1) blastp: This program compares an amino acid query sequence against a protein database.
2) blastn: This program compares a nucleotide query sequence against a nucleotide sequence in the database.
3) balstx: This program searches the six frame translation products of a nucleotide sequence in the database.
4) blastn: This program searches a protein sequence against a translated nucleotide sequence in the database.
5) tblastx: This program compares the six frame translations of a nucleotide query sequence against a six frame translations of a nucleotide sequence database.

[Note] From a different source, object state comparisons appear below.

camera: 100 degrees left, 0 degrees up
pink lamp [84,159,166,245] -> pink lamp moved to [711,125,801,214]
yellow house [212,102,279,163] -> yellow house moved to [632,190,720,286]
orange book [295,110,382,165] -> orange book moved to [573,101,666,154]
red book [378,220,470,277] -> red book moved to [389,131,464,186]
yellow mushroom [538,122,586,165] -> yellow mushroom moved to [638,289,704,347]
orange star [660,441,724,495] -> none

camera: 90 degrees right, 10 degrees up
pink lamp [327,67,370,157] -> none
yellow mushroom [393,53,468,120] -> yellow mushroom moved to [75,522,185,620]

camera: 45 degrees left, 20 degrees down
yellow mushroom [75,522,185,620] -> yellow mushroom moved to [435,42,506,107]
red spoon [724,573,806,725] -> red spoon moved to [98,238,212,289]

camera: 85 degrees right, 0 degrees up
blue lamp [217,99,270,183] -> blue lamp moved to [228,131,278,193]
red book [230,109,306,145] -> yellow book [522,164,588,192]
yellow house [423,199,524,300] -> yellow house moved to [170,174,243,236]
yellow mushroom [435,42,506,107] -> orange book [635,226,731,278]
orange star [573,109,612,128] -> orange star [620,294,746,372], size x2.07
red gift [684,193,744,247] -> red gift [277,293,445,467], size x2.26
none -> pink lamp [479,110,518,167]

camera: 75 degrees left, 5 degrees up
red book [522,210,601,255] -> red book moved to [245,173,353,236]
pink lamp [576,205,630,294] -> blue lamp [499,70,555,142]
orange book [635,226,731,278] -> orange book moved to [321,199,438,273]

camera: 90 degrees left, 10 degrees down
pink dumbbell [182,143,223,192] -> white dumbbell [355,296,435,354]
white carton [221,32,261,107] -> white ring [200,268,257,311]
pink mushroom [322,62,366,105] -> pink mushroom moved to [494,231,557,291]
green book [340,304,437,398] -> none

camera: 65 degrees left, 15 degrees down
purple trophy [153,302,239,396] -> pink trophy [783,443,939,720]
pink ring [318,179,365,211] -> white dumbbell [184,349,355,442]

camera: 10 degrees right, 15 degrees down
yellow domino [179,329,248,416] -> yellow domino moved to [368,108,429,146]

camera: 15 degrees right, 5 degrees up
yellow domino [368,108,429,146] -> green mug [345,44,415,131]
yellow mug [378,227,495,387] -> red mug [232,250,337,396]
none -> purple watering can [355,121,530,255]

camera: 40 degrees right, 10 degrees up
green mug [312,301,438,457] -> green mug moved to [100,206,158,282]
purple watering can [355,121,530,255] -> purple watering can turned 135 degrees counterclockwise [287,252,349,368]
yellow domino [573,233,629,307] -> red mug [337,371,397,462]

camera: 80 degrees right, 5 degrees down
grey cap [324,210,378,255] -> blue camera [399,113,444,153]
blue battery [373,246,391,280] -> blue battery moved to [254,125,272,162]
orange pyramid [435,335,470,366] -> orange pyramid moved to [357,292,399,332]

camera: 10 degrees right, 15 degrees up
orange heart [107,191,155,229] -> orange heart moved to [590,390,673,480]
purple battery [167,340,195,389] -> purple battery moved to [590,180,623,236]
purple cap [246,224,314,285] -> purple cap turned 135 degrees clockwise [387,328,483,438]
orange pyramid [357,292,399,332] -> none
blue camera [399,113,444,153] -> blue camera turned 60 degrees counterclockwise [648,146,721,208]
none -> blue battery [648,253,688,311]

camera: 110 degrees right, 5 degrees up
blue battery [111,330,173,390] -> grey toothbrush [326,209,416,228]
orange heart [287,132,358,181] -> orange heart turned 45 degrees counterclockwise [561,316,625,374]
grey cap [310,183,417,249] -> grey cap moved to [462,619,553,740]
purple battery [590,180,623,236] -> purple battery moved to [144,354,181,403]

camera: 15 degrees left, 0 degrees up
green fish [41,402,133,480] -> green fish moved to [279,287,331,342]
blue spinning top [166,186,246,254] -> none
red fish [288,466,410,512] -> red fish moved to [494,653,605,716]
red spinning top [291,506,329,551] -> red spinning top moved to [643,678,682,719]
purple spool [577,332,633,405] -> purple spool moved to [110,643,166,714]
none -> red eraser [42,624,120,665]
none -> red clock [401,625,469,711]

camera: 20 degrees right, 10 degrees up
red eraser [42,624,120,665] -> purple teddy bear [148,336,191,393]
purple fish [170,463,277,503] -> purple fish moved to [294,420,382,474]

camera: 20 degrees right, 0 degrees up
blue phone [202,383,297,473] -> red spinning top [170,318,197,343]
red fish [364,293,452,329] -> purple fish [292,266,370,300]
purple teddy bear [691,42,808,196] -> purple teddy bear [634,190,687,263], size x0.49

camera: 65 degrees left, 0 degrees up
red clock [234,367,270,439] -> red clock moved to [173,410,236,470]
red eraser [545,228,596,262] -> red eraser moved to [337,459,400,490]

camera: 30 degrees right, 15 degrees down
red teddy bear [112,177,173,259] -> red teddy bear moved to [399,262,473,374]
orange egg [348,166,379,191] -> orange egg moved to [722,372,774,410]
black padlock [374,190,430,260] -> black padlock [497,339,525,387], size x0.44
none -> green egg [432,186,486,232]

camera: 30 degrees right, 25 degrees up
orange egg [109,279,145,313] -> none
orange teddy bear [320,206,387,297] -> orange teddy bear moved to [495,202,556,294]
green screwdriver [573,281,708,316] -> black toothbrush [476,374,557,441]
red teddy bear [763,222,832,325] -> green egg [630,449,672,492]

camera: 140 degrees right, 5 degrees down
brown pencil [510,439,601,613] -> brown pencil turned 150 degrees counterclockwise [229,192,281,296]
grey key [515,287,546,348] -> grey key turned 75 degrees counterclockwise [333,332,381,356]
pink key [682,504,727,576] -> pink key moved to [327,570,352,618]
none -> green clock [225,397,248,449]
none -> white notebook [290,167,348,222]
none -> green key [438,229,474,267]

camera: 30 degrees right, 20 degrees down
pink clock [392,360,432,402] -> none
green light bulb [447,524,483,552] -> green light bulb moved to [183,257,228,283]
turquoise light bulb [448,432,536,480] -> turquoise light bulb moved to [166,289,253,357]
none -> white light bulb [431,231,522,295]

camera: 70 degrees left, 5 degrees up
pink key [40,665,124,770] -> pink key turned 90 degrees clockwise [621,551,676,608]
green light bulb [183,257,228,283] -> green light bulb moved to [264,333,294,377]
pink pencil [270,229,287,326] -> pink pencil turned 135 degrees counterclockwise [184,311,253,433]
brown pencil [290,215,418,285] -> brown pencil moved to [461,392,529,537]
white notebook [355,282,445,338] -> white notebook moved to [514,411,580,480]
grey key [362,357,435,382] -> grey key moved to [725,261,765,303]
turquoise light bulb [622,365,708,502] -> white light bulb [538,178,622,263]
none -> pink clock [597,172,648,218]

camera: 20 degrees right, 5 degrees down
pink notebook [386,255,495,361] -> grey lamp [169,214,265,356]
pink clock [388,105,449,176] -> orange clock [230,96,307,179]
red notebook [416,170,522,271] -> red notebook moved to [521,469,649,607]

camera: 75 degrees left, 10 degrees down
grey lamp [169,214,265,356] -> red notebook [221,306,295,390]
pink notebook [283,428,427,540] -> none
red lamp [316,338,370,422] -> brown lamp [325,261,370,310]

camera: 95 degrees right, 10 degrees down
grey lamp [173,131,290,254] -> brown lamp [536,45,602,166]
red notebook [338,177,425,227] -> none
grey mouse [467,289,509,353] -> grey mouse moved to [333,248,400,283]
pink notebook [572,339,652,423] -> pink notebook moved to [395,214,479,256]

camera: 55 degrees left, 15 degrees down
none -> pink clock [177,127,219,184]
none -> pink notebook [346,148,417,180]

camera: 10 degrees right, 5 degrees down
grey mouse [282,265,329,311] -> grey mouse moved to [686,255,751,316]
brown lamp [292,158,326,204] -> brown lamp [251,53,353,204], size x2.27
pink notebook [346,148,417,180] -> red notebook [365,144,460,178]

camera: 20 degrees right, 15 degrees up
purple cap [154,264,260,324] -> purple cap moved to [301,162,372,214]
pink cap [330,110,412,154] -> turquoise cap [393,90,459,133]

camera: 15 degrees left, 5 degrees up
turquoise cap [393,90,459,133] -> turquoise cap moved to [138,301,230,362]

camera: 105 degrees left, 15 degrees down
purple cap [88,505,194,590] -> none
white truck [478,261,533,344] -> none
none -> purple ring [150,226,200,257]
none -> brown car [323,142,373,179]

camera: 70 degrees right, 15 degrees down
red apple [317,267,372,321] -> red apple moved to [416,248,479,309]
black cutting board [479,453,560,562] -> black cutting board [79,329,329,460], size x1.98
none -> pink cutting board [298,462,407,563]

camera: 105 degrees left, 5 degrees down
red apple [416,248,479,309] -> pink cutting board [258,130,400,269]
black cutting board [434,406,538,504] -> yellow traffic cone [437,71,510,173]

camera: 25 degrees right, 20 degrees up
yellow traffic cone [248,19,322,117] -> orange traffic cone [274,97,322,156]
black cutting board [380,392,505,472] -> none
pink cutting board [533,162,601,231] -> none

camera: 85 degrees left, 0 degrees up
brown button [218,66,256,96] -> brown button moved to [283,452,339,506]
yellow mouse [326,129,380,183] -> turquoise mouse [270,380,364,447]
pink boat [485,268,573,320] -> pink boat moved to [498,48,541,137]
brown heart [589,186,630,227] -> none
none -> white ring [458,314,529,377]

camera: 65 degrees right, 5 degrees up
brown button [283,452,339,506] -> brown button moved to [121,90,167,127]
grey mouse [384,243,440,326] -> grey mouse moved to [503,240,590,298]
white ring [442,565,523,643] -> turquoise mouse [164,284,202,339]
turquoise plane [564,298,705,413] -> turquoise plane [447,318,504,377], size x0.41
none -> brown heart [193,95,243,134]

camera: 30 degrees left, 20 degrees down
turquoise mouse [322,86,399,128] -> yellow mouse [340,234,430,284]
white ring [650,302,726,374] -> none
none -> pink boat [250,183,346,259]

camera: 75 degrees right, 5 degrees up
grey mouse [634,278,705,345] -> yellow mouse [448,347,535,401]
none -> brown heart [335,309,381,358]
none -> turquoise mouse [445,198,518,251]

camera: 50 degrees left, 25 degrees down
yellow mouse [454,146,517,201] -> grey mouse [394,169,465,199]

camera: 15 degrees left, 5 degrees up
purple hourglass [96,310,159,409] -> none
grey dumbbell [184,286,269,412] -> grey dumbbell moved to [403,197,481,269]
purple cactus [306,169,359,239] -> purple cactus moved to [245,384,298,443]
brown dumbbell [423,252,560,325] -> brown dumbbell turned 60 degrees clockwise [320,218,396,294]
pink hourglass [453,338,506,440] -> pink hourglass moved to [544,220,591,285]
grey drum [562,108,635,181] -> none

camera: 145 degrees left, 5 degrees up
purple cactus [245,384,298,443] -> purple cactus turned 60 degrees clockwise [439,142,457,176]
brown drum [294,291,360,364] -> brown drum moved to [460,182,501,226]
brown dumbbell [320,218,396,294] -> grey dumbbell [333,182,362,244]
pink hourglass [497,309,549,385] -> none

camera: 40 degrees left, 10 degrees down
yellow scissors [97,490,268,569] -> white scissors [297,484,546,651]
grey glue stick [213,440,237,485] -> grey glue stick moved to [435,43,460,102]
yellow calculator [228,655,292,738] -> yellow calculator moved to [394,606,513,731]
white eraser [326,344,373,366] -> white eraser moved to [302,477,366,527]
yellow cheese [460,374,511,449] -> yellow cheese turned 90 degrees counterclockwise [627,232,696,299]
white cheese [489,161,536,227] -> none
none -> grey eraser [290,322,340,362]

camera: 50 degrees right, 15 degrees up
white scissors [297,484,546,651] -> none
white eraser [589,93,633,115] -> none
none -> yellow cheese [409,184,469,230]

To calculate similarity between the sequences BLAST uses five different matrices namely PAM30, PAM70, BLOSUM80, BLOSUM62 and BLOSUM45. The PAM accepted point mutation matrix, was given by Dayhoff et.al, in 1978, so it is also called as Dayhoff mutation data matrix. An evolutionary distance of 1 PAM indicates the probability of a residue mutating during a distance in which 1 point mutation was accepted per 100 residues. Similarly 250 PAM matrix gives similarity scores eqivalent to 20% matches present between two sequences. In PAM matrix, position-to-position match compares one protein with another. The odds of each protein are multiplid to calculate a score for the entire alignment. to make it computationally equivalent, the logarithms are added.
The BLOSUM matrix (Blocks Substitution Matrix) removes contribution from identical residue pairs by clustering sequence segments on the basis of minimum percentage identity. The average contribution at each residue position is calculated so that the clusters are treated as single sequence.
Steps involved in using a BLAST tool for Protein sequence:
Step 1:
Go to the BLAST homepage ( www.ncbi.nlm.nih.gov/blast) at the NCBI site. Click on the link blastp (standard protein - protein BLAST)
Step 2:
Paste the unknown protein sequence in the data entry field.
Step 3:
There are several boxes below the sequence entry box. For the trial purpose leave all the fields default.
Step4:
The important field is a drop menu that allows the selection of the database to use. The nr ( non-redundant database) is the default setting. Depending on the choice we can select any database from the list. the nr database may consume some tie as it is the largest and the most comprehensive database for the BLAST to search.
Step 5:
The only other option that could be changed is the filtering. Uncheck the box, which is next to words 'Choose filter'. In order to get true positive hits the sequence should normally be filtered. the filter option ensures that no false positive results are obtained due to short sequences that are very common across biological spectrum.
Step 6:
Click on the " BLAST ! " button to run the BLAST search.
Step 7:
A new page will appear showing the ID number of the search and the appropriate wait time. Click on the " Format ! " button and wait for the results. The results will be returned when the search is complete.
Interpreting BLAST results:
The BLAST results page begins with the program version used, the reference for BLAST, the name and length of the query sequence, the database searched and the contact information. Next it shows the number of hits obtained on the query sequence and a graphical overview of the alignment of the hits to the query. A long red line near the top of the graphical overview represents the length of the query sequence. Each coloured line below the query sequence represents a hit obtained from the database. The multicoloured bar at the top of the graphical overview is a legend with the different colors representing different similarity score ranges.
The graphical overview is a very useful preliminary tool, which helps to determine if the query sequence is of terrestrial origin, or not. If the query has a hit that show up as long as similar regions, it is probable that the query is terrestrial. If the query has short hits, it is possible that the query is extra terrestrial.
The section below the graphical view ranks the hits by scores. For each hit obtained, it gives link by the accession number to the hit sequence in the database, the name of the hit sequence, the BLAST score and the Expect value or E-value. E-value gives idea of the evolutionary relationships.